--- DATASET ---
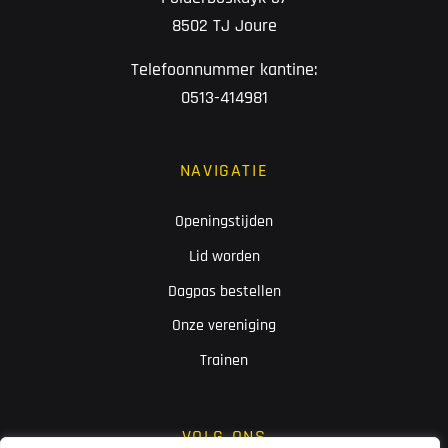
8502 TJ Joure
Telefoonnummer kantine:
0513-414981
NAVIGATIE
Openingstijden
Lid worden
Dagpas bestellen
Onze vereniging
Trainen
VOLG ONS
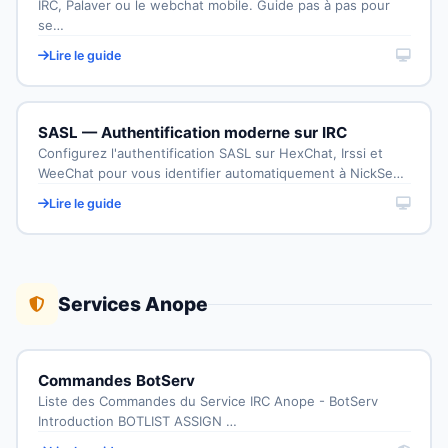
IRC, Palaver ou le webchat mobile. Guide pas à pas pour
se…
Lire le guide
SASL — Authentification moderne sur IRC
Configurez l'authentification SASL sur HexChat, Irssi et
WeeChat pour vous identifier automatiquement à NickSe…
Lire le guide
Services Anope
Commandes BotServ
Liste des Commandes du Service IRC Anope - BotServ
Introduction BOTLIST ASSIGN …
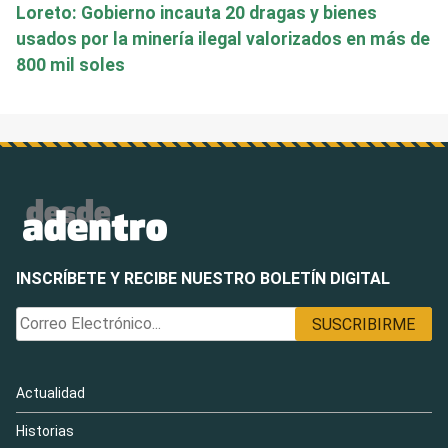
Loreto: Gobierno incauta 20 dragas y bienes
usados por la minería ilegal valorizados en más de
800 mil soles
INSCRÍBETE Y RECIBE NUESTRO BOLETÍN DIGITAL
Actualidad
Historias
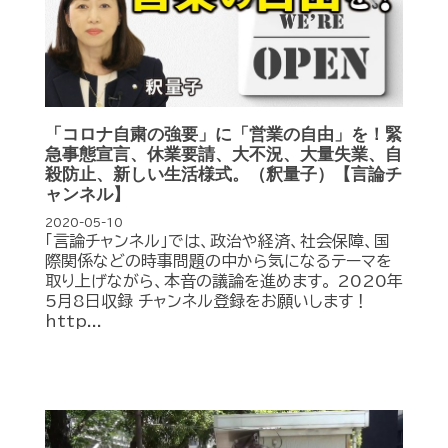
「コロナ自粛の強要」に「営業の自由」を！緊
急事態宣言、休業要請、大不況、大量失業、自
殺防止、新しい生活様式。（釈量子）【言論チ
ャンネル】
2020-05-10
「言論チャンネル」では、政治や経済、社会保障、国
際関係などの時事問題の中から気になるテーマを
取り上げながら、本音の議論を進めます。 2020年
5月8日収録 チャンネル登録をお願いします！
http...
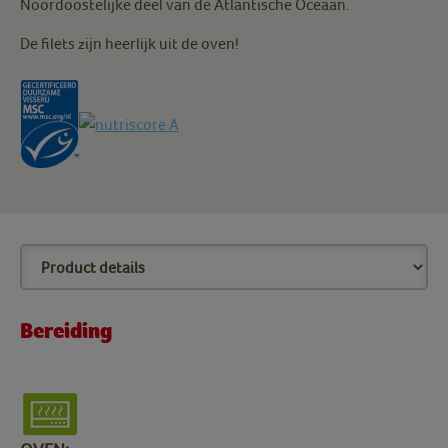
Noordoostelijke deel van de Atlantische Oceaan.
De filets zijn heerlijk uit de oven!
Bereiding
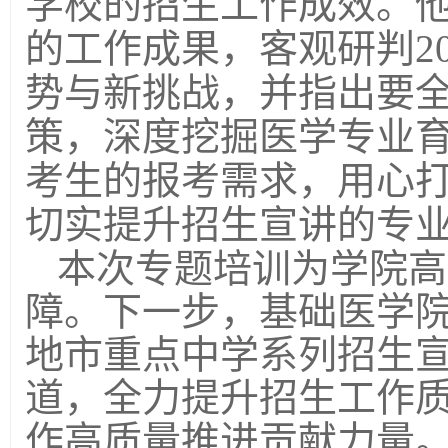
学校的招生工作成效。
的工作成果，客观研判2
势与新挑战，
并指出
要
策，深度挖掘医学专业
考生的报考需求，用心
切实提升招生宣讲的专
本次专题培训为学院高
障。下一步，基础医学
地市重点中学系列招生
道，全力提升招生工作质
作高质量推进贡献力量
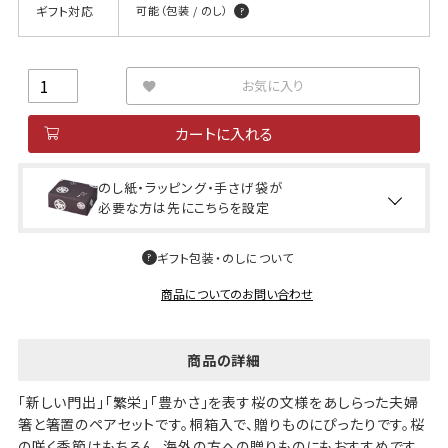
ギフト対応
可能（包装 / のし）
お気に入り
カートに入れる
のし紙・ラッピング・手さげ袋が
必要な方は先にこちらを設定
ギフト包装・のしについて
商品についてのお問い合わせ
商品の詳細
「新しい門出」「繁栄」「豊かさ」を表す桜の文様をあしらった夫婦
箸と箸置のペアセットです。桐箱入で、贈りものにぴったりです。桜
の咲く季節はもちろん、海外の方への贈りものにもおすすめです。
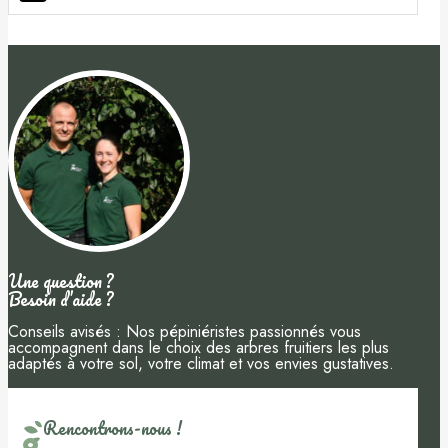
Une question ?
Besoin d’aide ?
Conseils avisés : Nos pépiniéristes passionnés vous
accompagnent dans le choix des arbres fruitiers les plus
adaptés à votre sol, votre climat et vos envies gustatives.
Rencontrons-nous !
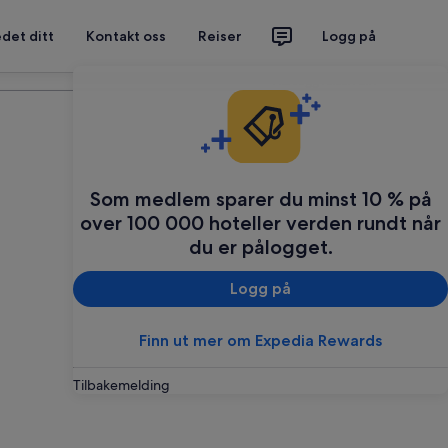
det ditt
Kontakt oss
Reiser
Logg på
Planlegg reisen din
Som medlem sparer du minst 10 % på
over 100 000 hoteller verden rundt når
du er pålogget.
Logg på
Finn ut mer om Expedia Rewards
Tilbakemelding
---
Could you repeat exactly the lines from the first one of the records above through the line containing "Configurez l'authentification SASL", leaving out any pictures?

8502 TJ Joure
Telefoonnummer kantine:
0513-414981
NAVIGATIE
Openingstijden
Lid worden
Dagpas bestellen
Onze vereniging
Trainen
VOLG ONS
IRC, Palaver ou le webchat mobile. Guide pas à pas pour
se…
Lire le guide
SASL — Authentification moderne sur IRC
Configurez l'authentification SASL sur HexChat, Irssi et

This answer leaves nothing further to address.